When picking a typeface for a project it is easy to get lost in the weeds. There are thousands of options to choose from. You could probably spend a lifetime trying out different type options for one line of text. But how do you find the typeface that is the best fit for your project? The trick is don't overthink it. There is so much more to typography than which typeface you choose.
A typeface is a tool that gets a job done
Type is designed to share words and ideas with other people. Functionally, it is a tool. Some of these tools are crafted with care and others are thrown together to make a quick buck. Regardless, when selecting a typeface I am most concerned about what the typeface can do for the job I'm working on. Does it work well for body text? Is it legible at small sizes? What does it look like when it's huge? Do I have lots of notes and captions? Will I need to pair another typeface with it?
The first place to start is to find a typeface that functions well. Superfamilies have a variety of different weights and cuts for headings, body text, numbers, and figures. Superfamilies tend to be pricey. But when it comes to type, you tend to get what you pay for. Scala, designed by Martin Majoor is a classic example of a superfamily. It offers both serif and sans serif types with enough weights in each to tackle any job.
The vast majority of free typefaces are poorly designed and don't have any typographic muscle power. That said, there are a few great open-source fonts. The Google font library has a number of fonts with versatile character sets and a variety of different weights. Erik Spiekermann, Ralph du Carrois, Anja Meiners and Botio Nikoltchev recently designed the typeface, Fira for the Firefox OS. The typeface is open-source, beautifully designed, and incredibly versatile.
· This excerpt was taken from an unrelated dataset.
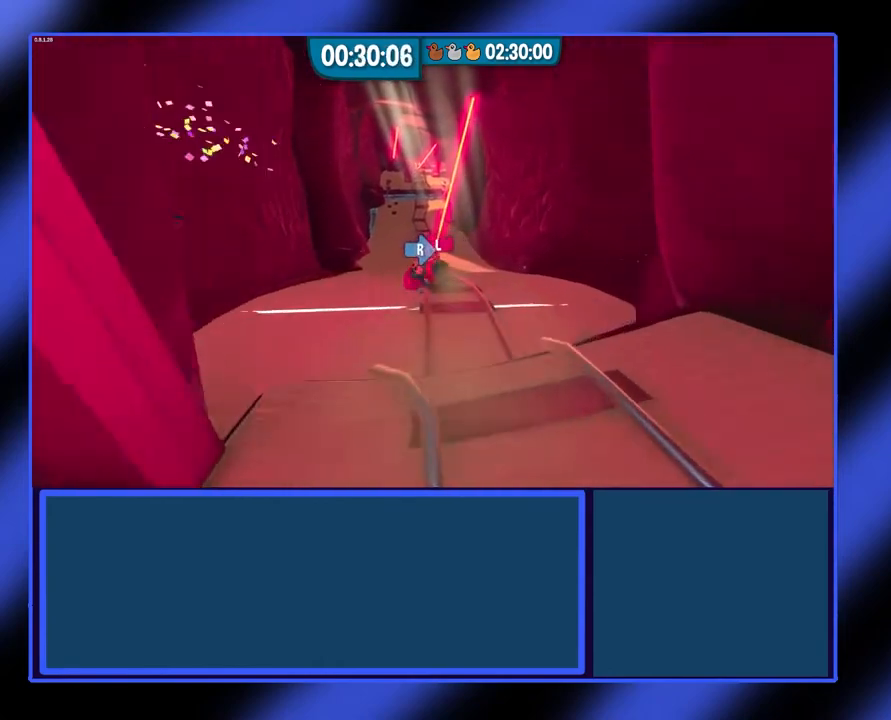
{"buttons": [], "left_stick": "up", "events": [[33, "left_stick", "up"]]}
Letting history pick a typeface for you
When picking a typeface some prescribe that you should look at the historical context of the piece your working on and find a typeface that works with that. You're setting a book about the Renaissance so you should set it in Bembo. But what about all those tiny notes and photo captions? Or if you are setting a book about love, you find a typeface that is really romantic looking. But reading paragraphs of wedding script isn't going to help your reader. What's good about this methods is that it forces you to pick something to work with. But sometimes the historically correct options aren't versatile enough. And really, when it comes down to it, it is more about how you set your type than what typeface you set it in.
I have seen elegant, feminine perfumes and bold masculine sports promos set in Helvetica. Both done successfully and set completely differently. Helvetica is a good example to work with. People love it and they hate it. Some says it's modern. some say it is classical, boring, elegant, bold, authoritarian, derivitive, timeless, beautiful, ugly, etc.. All of these things are true. But you can do more than one thing with one typeface. The way you set and treat your type affects the message conveyed. A good designer can take a typeface and make it say what needs to be said.
Have something to say
Let's not get to far ahead of ourselves in selecting a typeface. Type represents words and words represent ideas. If you don't have anything meaningful to say, good typography isn't going to do you much good. In other words, your copy has to be amazing. An amazing typeface isn't going to save bad copy. And frankly, an amazing message set in ugly type is still going to get the job done. We sometimes think that aesthetics can solve anything. But they can't. Design goes deeper than that. Have something to say, say it well, and set it well.
Limit your options
Massimo Vignelli is infamous for using a super limited number of typefaces. I think there were six he liked to use. Some people think this is crazy. But the discipline behind it is perfect for focusing on more important things in a design project. When you limit the typefaces you use the greater the opportunity you have to understand the nuances of a particular type.
I am by no means advocating that you only use six typefaces. But what I am saying is to use type that you believe in. Use what your are interested in. Use what you know. Use the type that you care about. And if you don't care about the type you are using, you are using the wrong type. Maybe that means you only use six faces or maybe it means you use 36. That's not really what matters. When you understand the details of a typeface it is easier to manipulate it to accomplish what you need it to do.
When picking a typeface I am not super concerned with its history and what it was originally intended for. Don't get me wrong, that is super interesting. But just because your working on a book on the Renaissance doesn't mean you have to set it in a renaissance face. Not only is that a boring way to make a choice, it is also inefficient. Especially if that book has a complex series of notes, references, and variety of headers and indexes.
Work with type that you can work with
Again, a typeface is a tool. It's best to work with tools that fit you and do what you need them to do. If the concept of the typeface lines up perfectly with what your doing, but you can't read it, then you probably shouldn't use it. Pick type that works for the job and pick type that you can work with. If you can incorporate some deeper stylistic connection that is great. But even if you can, that's not going to be enough. You have to make type work for you. How your type is set and the message that is represents is what matters.
Let's talk more about this. How do you pick a typeface for the job and which ones do you like to work with best?